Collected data
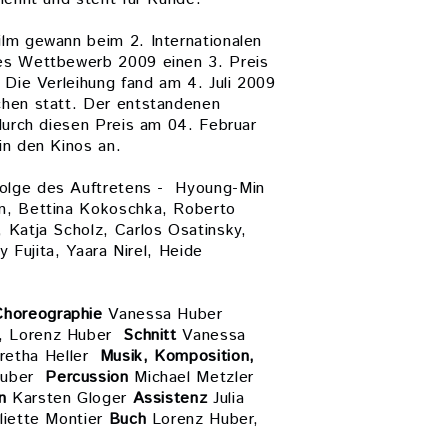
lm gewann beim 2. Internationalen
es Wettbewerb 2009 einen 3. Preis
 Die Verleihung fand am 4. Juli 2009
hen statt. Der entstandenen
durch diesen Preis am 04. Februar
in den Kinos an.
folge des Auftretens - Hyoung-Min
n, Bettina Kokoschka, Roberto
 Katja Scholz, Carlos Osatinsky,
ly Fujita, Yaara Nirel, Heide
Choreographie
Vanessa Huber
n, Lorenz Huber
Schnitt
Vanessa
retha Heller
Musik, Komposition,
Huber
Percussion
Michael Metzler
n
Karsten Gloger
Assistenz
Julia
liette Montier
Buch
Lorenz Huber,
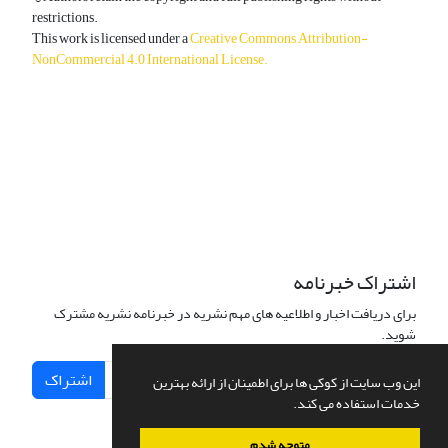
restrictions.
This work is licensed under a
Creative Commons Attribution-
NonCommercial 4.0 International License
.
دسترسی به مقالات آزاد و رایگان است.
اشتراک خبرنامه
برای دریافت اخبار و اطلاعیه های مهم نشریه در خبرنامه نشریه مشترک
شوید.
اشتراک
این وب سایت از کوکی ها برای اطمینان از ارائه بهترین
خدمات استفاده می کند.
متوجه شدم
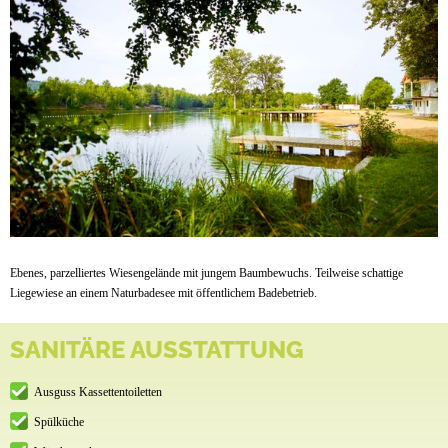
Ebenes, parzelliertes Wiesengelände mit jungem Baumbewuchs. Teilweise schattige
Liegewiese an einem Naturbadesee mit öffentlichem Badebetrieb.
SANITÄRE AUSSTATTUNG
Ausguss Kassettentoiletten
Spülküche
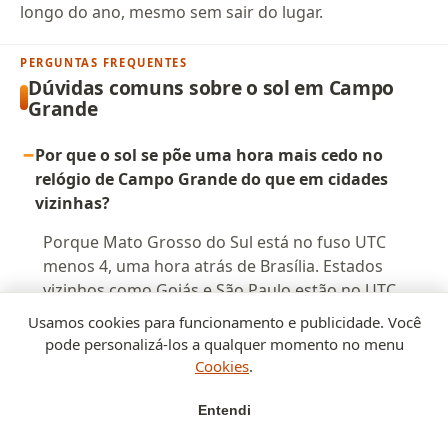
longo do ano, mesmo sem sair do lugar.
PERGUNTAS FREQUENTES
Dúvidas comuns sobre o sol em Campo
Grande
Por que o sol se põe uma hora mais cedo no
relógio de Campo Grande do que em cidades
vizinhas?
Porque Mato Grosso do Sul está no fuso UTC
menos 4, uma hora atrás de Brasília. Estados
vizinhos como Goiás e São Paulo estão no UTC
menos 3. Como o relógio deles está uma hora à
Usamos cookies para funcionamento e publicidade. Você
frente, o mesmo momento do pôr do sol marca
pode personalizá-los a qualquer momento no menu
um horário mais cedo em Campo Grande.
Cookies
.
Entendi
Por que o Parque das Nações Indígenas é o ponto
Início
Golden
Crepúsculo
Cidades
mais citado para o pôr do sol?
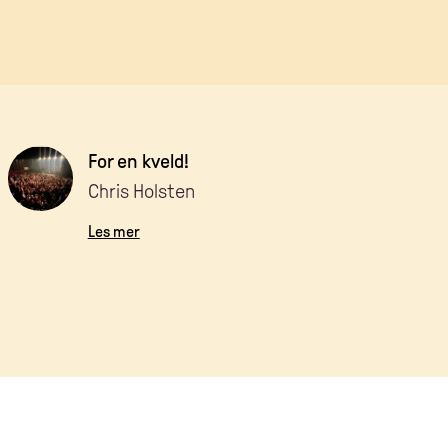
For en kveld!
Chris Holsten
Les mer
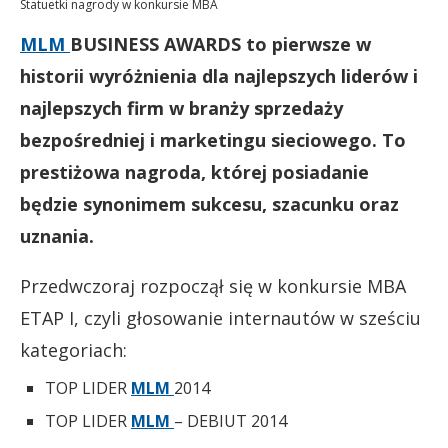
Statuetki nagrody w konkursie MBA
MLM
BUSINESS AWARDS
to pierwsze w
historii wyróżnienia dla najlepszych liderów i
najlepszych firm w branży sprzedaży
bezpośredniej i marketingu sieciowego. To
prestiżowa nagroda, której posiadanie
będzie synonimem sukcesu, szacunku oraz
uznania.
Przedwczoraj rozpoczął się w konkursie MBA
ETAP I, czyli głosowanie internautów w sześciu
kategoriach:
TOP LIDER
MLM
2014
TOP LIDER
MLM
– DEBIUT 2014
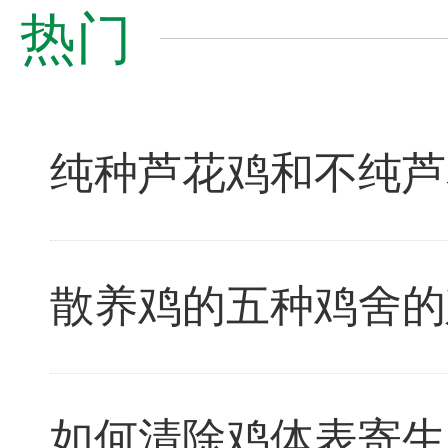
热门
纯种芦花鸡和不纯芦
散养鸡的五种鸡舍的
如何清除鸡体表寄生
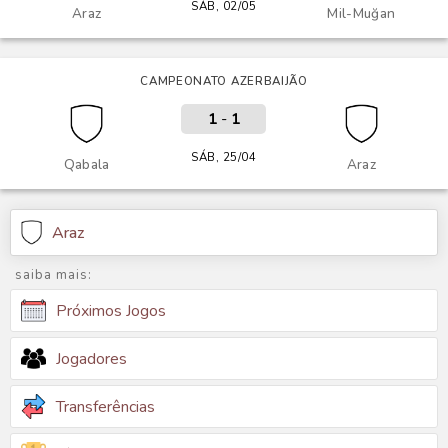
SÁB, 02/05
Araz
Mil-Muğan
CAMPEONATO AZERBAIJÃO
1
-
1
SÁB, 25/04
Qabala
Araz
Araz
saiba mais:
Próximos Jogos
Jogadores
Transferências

- PROBLEM DESCRIPTION -
The response should hold only an exact retyping of the lines from the beginning of the data through the line containing "liette Montier", both ends kept, pictures omitted.

- OUTPUT BELOW -
lm gewann beim 2. Internationalen
es Wettbewerb 2009 einen 3. Preis
 Die Verleihung fand am 4. Juli 2009
hen statt. Der entstandenen
durch diesen Preis am 04. Februar
in den Kinos an.
folge des Auftretens - Hyoung-Min
n, Bettina Kokoschka, Roberto
 Katja Scholz, Carlos Osatinsky,
ly Fujita, Yaara Nirel, Heide
Choreographie
Vanessa Huber
n, Lorenz Huber
Schnitt
Vanessa
retha Heller
Musik, Komposition,
Huber
Percussion
Michael Metzler
n
Karsten Gloger
Assistenz
Julia
liette Montier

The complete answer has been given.